Now bounds checking is not performed (and, as a side-effect, if you ‘’do’’ happen to access out of bounds you will in the best case crash your program and in the worst case corrupt data). It is possible to switch bounds-checking mode in many ways, see 编译器指令 了解更多信息。
Also, we’ve disabled the check to wrap negative indices (e.g. g[-1] giving the last value). As with disabling bounds checking, bad things will happen if we try to actually use negative indices with this disabled.
The function call overhead now starts to play a role, so we compare the latter two examples with larger N:
In [11]: %timeit -n3 -r100 convolve4.naive_convolve(f, g)
3 loops, best of 100: 5.97 ms per loop
In [12]: N = 1000
In [13]: f = np.arange(N*N, dtype=np.int).reshape((N,N))
In [14]: g = np.arange(81, dtype=np.int).reshape((9, 9))
In [17]: %timeit -n1 -r10 convolve3.naive_convolve(f, g)
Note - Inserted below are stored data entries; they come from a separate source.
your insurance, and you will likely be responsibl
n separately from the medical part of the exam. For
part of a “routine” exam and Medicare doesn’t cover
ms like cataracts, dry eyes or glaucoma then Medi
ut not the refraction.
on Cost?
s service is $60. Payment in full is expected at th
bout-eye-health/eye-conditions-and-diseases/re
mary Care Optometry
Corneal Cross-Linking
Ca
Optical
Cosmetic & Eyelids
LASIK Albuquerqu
1 loops, best of 10: 1.16 s per loop
In [18]: %timeit -n1 -r10 convolve4.naive_convolve(f, g)
1 loops, best of 10: 597 ms per loop
(Also this is a mixed benchmark as the result array is allocated within the function call.)
警告
Speed comes with some cost. Especially it can be dangerous to set typed objects (like
f
,
g
and
h
in our sample code) to
None
. Setting such objects to
None
is entirely legal, but all you can do with them is check whether they are None. All other use (attribute lookup or indexing) can potentially segfault or corrupt data (rather than raising exceptions as they would in Python).
The actual rules are a bit more complicated but the main message is clear: Do not use typed objects without knowing that they are not set to None.
这样做是可能：
def naive_convolve(object[DTYPE_t, ndim=2] f, ...):
即，使用
object
而不是
np.ndarray
. Under Python 3.0 this can allow your algorithm to work with any libraries supporting the buffer interface; and support for e.g. the Python Imaging Library may easily be added if someone is interested also under Python 2.x.
There is some speed penalty to this though (as one makes more assumptions compile-time if the type is set to
np.ndarray
, specifically it is assumed that the data is stored in pure strided mode and not in indirect mode).